# Halter for halter classes



## howrsegirl123 (Feb 19, 2012)

I'm going to show my Quarter horse in a halter class at a laid-back open show this month. Since I do not have any western clothes, I'm going to wear hunt seat attire. I have a plain leather halter, and I also have a fancy show halter, and a leather lead and chain. Which halter should I use?


----------



## DraftyAiresMum (Jun 1, 2011)

For showing English, I was told a clean black leather halter. 

Western is the discipline where you want the fancy-schmancy "bling" halter.
_Posted via Mobile Device_


----------



## howrsegirl123 (Feb 19, 2012)

DraftyAiresMum said:


> For showing English, I was told a clean black leather halter.
> 
> Western is the discipline where you want the fancy-schmancy "bling" halter.
> _Posted via Mobile Device_


Ok. The fancy one is new, I bought it for my western two year old. The plain one is brown (also has a nameplate.) Would that work?


----------



## Dehda01 (Jul 25, 2013)

If you are showing in English clothes, you should present your horse in an English bridle if it is older than 2 yrs old, if younger a nice leather halter, and preferably neatly braided. You can either hold the reins to present that way, or attach a connector to a nice leather lead rope and braid the reins onto the last braid or so by the withers.


----------



## howrsegirl123 (Feb 19, 2012)

So, I know on a breed circuit, like AQHA, all the halter exhibitors are decked out in western gear. For smaller, open shows, everyone is too; I was just going to go for it, even if it was 'wrong,' but you're saying that English halter is a 'thing' and can be mixed with 'regular' or western halter? Does it matter? Sorry, my question is hard to explain.


----------



## howrsegirl123 (Feb 19, 2012)

I've seen some shows around here that have a Hunter Model class (where I know you show in a bridle), plus a halter class. This show just has halter.


----------



## DraftyAiresMum (Jun 1, 2011)

Why not ask the show administrator?

We have a schooling show at my barn. My BO runs it. I asked her about halter etiquette and she said as long as my horse and I are neatly presented, it doesn't matter if we have a leather halter or the correct clothing. Heck, she even said I was fine to show western pleasure in my Aussie saddle (only saddle I have that fits my horse).
_Posted via Mobile Device_


----------



## howrsegirl123 (Feb 19, 2012)

Bumping
_Posted via Mobile Device_


----------



## waresbear (Jun 18, 2011)

Are you doing showmanship, or actual halter, which is way different.


----------



## howrsegirl123 (Feb 19, 2012)

waresbear said:


> Are you doing showmanship, or actual halter, which is way different.

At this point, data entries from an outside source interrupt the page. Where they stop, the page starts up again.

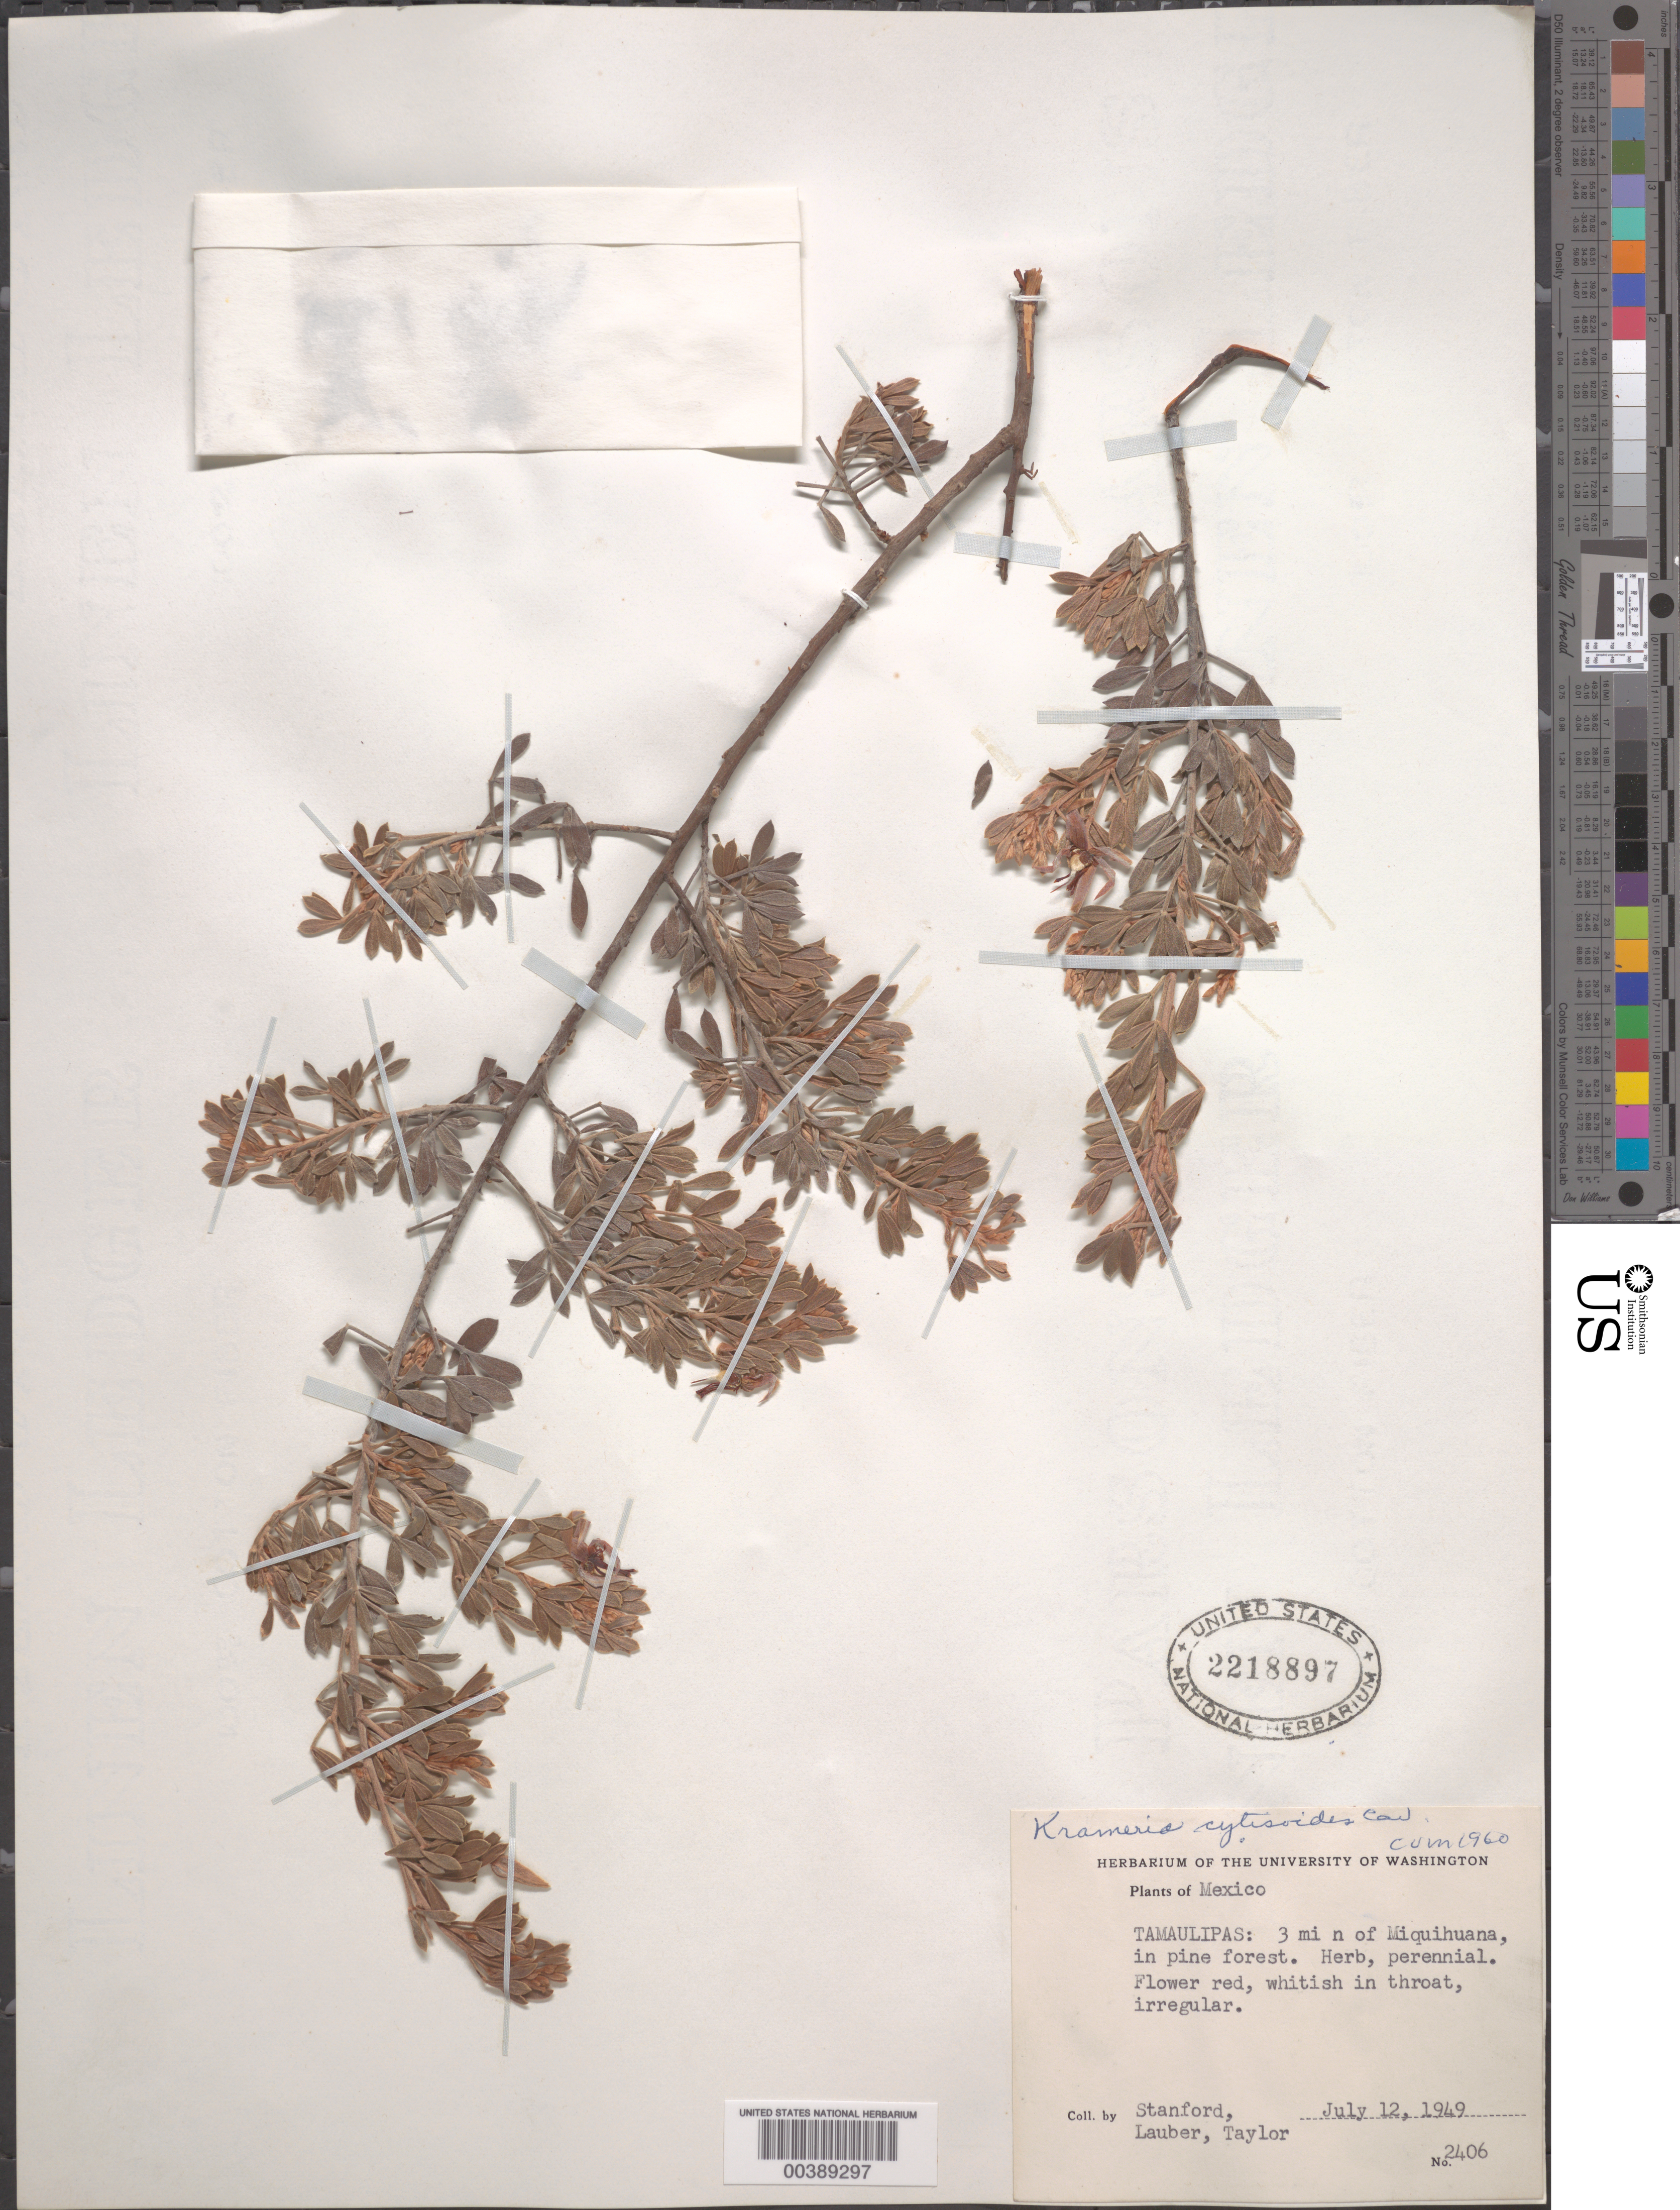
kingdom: Plantae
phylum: Tracheophyta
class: Magnoliopsida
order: Zygophyllales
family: Krameriaceae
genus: Krameria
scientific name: Krameria cytisoides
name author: Cav.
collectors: L. R. Stanford, Lauber, -- & -- Taylor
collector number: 2406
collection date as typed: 12 Jul 1949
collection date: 1949-07-12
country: Mexico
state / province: Tamaulipas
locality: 3 mi N of Miquihuana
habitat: In pine forest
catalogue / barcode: US 2218897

The class is called 'stock horse halter'


----------



## oh vair oh (Mar 27, 2012)

Can you scrounge up nice jeans, a button-up shirt, and a plain hat? Stock horse halter sounds very indicative of stock horse showing, which is western. If you were showing him english, putting him in an open halter or hunter halter would be more appropriate. Do you have to go into this class? If you're not prepared, why bother. Save your time and money, give yourself a little more warm-up for the events you are prepared for.


----------



## howrsegirl123 (Feb 19, 2012)

If I were to show English halter, should I use a halter or bridle?
_Posted via Mobile Device_


----------



## howrsegirl123 (Feb 19, 2012)

Stock horse meaning something like a Quarter horse. There's also a gaited breed class.
_Posted via Mobile Device_


----------



## DraftyAiresMum (Jun 1, 2011)

Have you contacted the show administrator yet?

The contact info should be listed on either the show's website or the class list for the show itself.


----------



## howrsegirl123 (Feb 19, 2012)

Yes, I can show English halter at this show.
_Posted via Mobile Device_


----------